Thursday, 20 August 2015
Missing Log Spares Ship's Officer From Death
An officer on board a vessel bound for South America was lucky to be found guilty of manslaughter when not all the evidence was made available at the trial.
On 29th July 1875 Second Mate James Collins was in charge of the watch on board the Princess Alexandra which was sailing from Liverpool to the Peruvian port of Callao via Le Havre in France. At 8am boatswain John Christian asked for orders but was sworn at by 29 year old Collins and began to retreat. Collins then picked up a handspike and struck Christian on the back of the head and he died about four hours later.
On arrival back at Liverpool Collins was taken into custody by the river police, telling them ' I am guilty but only in my own defence, until this happened I had always been a harmless and inoffensive man.'
Collins was charged with murder and tried in March 1876 at the Liverpool Assizes, where the evidence given was quite sketchy.One Swedish crew member stated that Collins asked Christian why he was doing nothing and he replied that he was awaiting orders, leading to the attack. It was admitted by both him and an American seaman named Frank Smith that Collins wasn't popular amongst the crew, most of whom were foreign and had been taken on board in France.

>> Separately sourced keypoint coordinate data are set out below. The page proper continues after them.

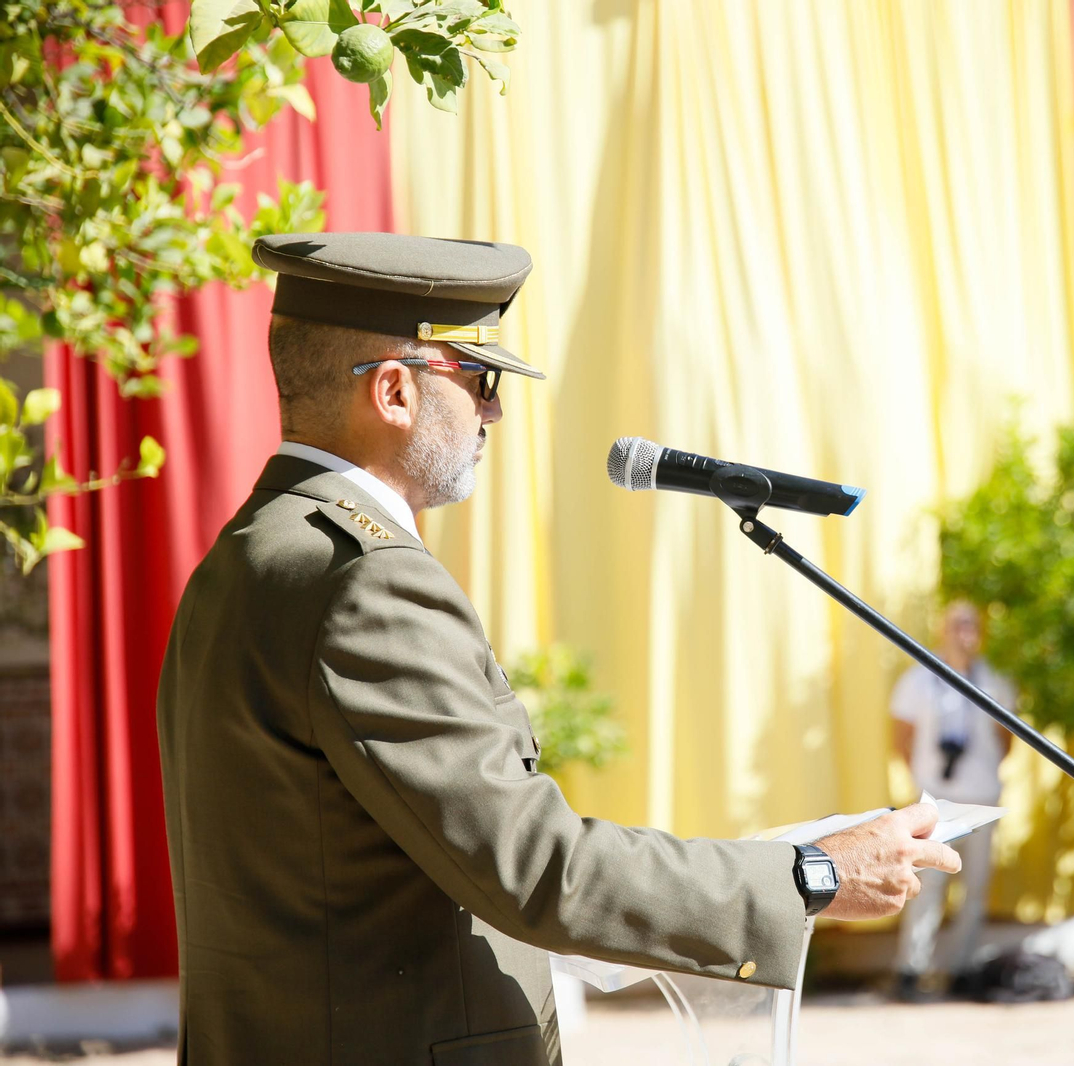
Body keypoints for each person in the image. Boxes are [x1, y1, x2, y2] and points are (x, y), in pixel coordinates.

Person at [155, 232, 961, 1065]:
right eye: (480, 378)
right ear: (394, 391)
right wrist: (808, 877)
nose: (494, 411)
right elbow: (538, 869)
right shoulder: (367, 583)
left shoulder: (251, 553)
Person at [888, 599, 1015, 998]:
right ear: (942, 629)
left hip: (981, 797)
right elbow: (901, 739)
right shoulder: (918, 679)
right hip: (935, 800)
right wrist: (926, 780)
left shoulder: (995, 681)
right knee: (925, 886)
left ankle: (961, 968)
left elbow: (1005, 739)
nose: (965, 632)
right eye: (958, 624)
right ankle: (912, 968)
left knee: (975, 887)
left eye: (972, 624)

In his defence Collins said that he had only intended to strike Christian on the hand and that he needed to maintain order in the absence of the First Mate and Captain as he felt threatened by the other crew members. His defence counsel pleased that there had been no malice aforethought and in an ill-founded moment of passion picked up the nearest thing to hand which turned out to be something that caused death.
In summing up Justice Brett said there was no evidence of provocation that would justify reducing the crime to manslaughter. The question was whether the weapon was used in such a way that death could reasonably be expected to result. Although it was a formidable weapon, the judge said that if it was used to strike the side of the head or body then death could not have been expected. Justice Brett also questioned why senior officers had not given evidence and commented that part of the log was missing and crucially that which should have documented what happened on the watch.
The jury returned a verdict of manslaughter and the judge said prior to sentence; 'I am of the opinion that officers of merchant ships are to be supported in maintaining the discipline. But I am also of the opinion that the crew of the merchant ship are entitled to ample protection against the tyranny of their officers. When an officer shows an act of violent passion as you have done it must be shown that the crew are to be protected.
After telling Collins that he was lucky to have been found guilty only of manslaughter Justice Brett sentenced him to fifteen years imprisonment. Collins thanked the jury for sparing his life as he left the dock, also saying that the crew would have killed him if they could.